> [EXERCISE PROMPT]: Number every line of the data below in order, and leave out the blank lines.

> [RECORDS PROVIDED]:
────────────────────

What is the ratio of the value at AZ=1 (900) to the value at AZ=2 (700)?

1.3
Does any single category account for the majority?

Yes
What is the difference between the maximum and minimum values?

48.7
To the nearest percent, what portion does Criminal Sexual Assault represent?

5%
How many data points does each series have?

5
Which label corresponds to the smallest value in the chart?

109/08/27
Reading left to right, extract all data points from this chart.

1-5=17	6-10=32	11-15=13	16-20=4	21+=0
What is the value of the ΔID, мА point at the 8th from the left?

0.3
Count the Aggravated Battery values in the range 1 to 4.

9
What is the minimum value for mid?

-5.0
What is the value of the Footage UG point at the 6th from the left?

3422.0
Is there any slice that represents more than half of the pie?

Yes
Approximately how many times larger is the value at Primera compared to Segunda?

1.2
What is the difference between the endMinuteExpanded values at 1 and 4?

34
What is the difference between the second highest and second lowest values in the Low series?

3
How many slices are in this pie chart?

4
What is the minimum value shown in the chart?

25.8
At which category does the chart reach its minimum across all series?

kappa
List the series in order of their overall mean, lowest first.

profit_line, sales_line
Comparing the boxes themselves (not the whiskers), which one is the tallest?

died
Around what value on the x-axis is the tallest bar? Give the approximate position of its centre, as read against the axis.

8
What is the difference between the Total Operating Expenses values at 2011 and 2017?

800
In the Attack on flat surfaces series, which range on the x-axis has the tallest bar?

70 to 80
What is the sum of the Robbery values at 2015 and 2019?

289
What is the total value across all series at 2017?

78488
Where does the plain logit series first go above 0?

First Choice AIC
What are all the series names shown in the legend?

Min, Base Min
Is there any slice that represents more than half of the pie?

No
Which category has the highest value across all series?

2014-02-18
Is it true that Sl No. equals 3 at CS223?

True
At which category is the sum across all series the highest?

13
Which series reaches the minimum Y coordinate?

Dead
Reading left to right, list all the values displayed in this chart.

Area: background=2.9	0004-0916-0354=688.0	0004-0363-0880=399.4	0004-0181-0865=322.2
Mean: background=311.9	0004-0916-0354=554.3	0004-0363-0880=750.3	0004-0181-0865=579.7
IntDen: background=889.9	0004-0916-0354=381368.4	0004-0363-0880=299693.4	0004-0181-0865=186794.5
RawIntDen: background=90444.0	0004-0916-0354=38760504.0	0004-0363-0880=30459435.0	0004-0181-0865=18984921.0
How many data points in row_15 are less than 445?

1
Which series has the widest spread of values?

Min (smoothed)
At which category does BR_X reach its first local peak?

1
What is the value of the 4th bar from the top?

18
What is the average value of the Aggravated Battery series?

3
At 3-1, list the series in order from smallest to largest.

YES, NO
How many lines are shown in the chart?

────────────────────

> [REPLY TO THE EXERCISE]:
1. What is the ratio of the value at AZ=1 (900) to the value at AZ=2 (700)?
2. 1.3
3. Does any single category account for the majority?
4. Yes
5. What is the difference between the maximum and minimum values?
6. 48.7
7. To the nearest percent, what portion does Criminal Sexual Assault represent?
8. 5%
9. How many data points does each series have?
10. 5
11. Which label corresponds to the smallest value in the chart?
12. 109/08/27
13. Reading left to right, extract all data points from this chart.
14. 1-5=17	6-10=32	11-15=13	16-20=4	21+=0
15. What is the value of the ΔID, мА point at the 8th from the left?
16. 0.3
17. Count the Aggravated Battery values in the range 1 to 4.
18. 9
19. What is the minimum value for mid?
20. -5.0
21. What is the value of the Footage UG point at the 6th from the left?
22. 3422.0
23. Is there any slice that represents more than half of the pie?
24. Yes
25. Approximately how many times larger is the value at Primera compared to Segunda?
26. 1.2
27. What is the difference between the endMinuteExpanded values at 1 and 4?
28. 34
29. What is the difference between the second highest and second lowest values in the Low series?
30. 3
31. How many slices are in this pie chart?
32. 4
33. What is the minimum value shown in the chart?
34. 25.8
35. At which category does the chart reach its minimum across all series?
36. kappa
37. List the series in order of their overall mean, lowest first.
38. profit_line, sales_line
39. Comparing the boxes themselves (not the whiskers), which one is the tallest?
40. died
41. Around what value on the x-axis is the tallest bar? Give the approximate position of its centre, as read against the axis.
42. 8
43. What is the difference between the Total Operating Expenses values at 2011 and 2017?
44. 800
45. In the Attack on flat surfaces series, which range on the x-axis has the tallest bar?
46. 70 to 80
47. What is the sum of the Robbery values at 2015 and 2019?
48. 289
49. What is the total value across all series at 2017?
50. 78488
51. Where does the plain logit series first go above 0?
52. First Choice AIC
53. What are all the series names shown in the legend?
54. Min, Base Min
55. Is there any slice that represents more than half of the pie?
56. No
57. Which category has the highest value across all series?
58. 2014-02-18
59. Is it true that Sl No. equals 3 at CS223?
60. True
61. At which category is the sum across all series the highest?
62. 13
63. Which series reaches the minimum Y coordinate?
64. Dead
65. Reading left to right, list all the values displayed in this chart.
66. Area: background=2.9	0004-0916-0354=688.0	0004-0363-0880=399.4	0004-0181-0865=322.2
67. Mean: background=311.9	0004-0916-0354=554.3	0004-0363-0880=750.3	0004-0181-0865=579.7
68. IntDen: background=889.9	0004-0916-0354=381368.4	0004-0363-0880=299693.4	0004-0181-0865=186794.5
69. RawIntDen: background=90444.0	0004-0916-0354=38760504.0	0004-0363-0880=30459435.0	0004-0181-0865=18984921.0
70. How many data points in row_15 are less than 445?
71. 1
72. Which series has the widest spread of values?
73. Min (smoothed)
74. At which category does BR_X reach its first local peak?
75. 1
76. What is the value of the 4th bar from the top?
77. 18
78. What is the average value of the Aggravated Battery series?
79. 3
80. At 3-1, list the series in order from smallest to largest.
81. YES, NO
82. How many lines are shown in the chart?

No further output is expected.